I haven’t saved enough money. I’ll have to work longer.

Working longer is probably the most effective solution to the under-saving problem. It delays the day when you will need to start drawing down retirement savings, gives you a few years to add to those savings, and increases you Social Security benefit by delaying your claiming age.

But, here’s the catch: when you retire isn’t always your choice.  In a survey of recent retirees, more than half said they were forced to retire earlier than planned due to layoffs, age discrimination, health problems, the need to leave work to care for a family member and other reasons.

Working longer may be in your plans, but it may not be in your employer’s even if you and your spouse are still healthy enough to work.

I’ll claim Social Security benefits when I’m 62 because it takes ten years to break even if I delay claiming.

Basing your finances on when you believe you will die? Is that something you feel you can predict?

The problem with the break-even argument is that 1 in 4 Americans will live into their 90’s.  The ones that do will live decades with reduced Social Security benefits if they claimed early.

The goal of retirement planning should be to pay for your retirement if you live to be very old, not to make sure that you that you maximize benefits if you live less than your average life expectancy.

Look up “regret” in the dictionary and you’ll find a picture of a widow in her 80’s in poverty because she and her husband decided to claim Social Security benefits at age 62.

I’ll need to replace 70% of my income after I retire.

As the table above shows, most people will need to replace 78% to 94% of their pre-retirement income, depending on their income level.

Medicare will cover my health insurance needs.

Studies show that Medicare only replaces about 50% of all medical expenses. You’ll need to purchase a Medigap policy to cover the rest.

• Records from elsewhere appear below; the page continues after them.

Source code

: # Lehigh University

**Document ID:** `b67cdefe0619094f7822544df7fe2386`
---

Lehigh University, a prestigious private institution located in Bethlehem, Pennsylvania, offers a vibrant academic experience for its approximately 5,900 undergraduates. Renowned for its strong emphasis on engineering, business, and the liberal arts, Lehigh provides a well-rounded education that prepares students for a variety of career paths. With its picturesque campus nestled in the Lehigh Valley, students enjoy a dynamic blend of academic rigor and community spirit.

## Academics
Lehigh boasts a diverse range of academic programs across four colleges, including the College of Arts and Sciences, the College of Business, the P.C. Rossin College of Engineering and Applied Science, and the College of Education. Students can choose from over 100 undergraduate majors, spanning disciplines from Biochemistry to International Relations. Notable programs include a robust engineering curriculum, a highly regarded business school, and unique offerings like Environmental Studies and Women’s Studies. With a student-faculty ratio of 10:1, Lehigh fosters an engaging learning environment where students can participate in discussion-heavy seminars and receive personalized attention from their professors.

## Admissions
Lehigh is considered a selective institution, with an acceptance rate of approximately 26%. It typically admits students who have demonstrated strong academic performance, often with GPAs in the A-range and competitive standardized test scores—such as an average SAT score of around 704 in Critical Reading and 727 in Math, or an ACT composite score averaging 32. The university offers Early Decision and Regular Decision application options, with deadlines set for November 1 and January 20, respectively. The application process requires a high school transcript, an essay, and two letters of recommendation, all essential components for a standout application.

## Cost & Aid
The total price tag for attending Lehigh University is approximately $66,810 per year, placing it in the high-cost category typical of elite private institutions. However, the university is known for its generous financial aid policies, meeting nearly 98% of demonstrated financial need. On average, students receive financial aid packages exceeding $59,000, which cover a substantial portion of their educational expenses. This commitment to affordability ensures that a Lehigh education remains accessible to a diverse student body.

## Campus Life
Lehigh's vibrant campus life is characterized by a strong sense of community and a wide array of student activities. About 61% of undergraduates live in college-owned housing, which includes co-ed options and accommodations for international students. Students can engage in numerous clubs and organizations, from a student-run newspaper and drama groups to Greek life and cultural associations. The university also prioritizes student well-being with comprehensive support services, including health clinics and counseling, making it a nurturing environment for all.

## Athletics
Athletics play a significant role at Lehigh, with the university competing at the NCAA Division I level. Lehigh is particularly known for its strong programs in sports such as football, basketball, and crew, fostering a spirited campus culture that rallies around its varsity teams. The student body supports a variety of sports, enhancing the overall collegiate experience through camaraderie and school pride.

If you decide to retire before age 65, or are forced to, you may have trouble finding a private insurer that will cover you.

My average life expectancy is age 80. I need to plan for 15 years of retirement.

By definition, half of retirees will live less than their average life expectancy and half will live longer. If all retirees planned on living their life expectancy, half of them would die broke.

For retirement planning purposes, you need to plan on living a very long life, just in case you do. Think 95 or longer.

I’m too young to worry about it.

Some people like to say that “Boomers didn’t save enough”, but more than half (56 percent) of Gen X households are estimated to be at risk, according the National Retirement Risk Index (NRRI) developed by the Center for Retirement Research at Boston College. This compares with 41 percent of early Baby Boomers and 48 percent of late Boomers.

Nobody has saved enough. It isn’t clear that the typical middle class household is even capable of saving that much.

If you are 25 years old and plan to retire at age 65, you would need to invest about $390 a year and earn an 8% annual return to accumulate $100,000. Begin at age 35 and you would need to invest about $890 a year. Start at age 45 and you would need to invest $2,185 a year to accumulate $100,000.

As my favorite investment guru, William J. Bernstein says, “Save as much as you can, start as early as you can, and do not ever stop.”

Paying for retirement can be a frightening proposition, but ignoring it won’t make it go away.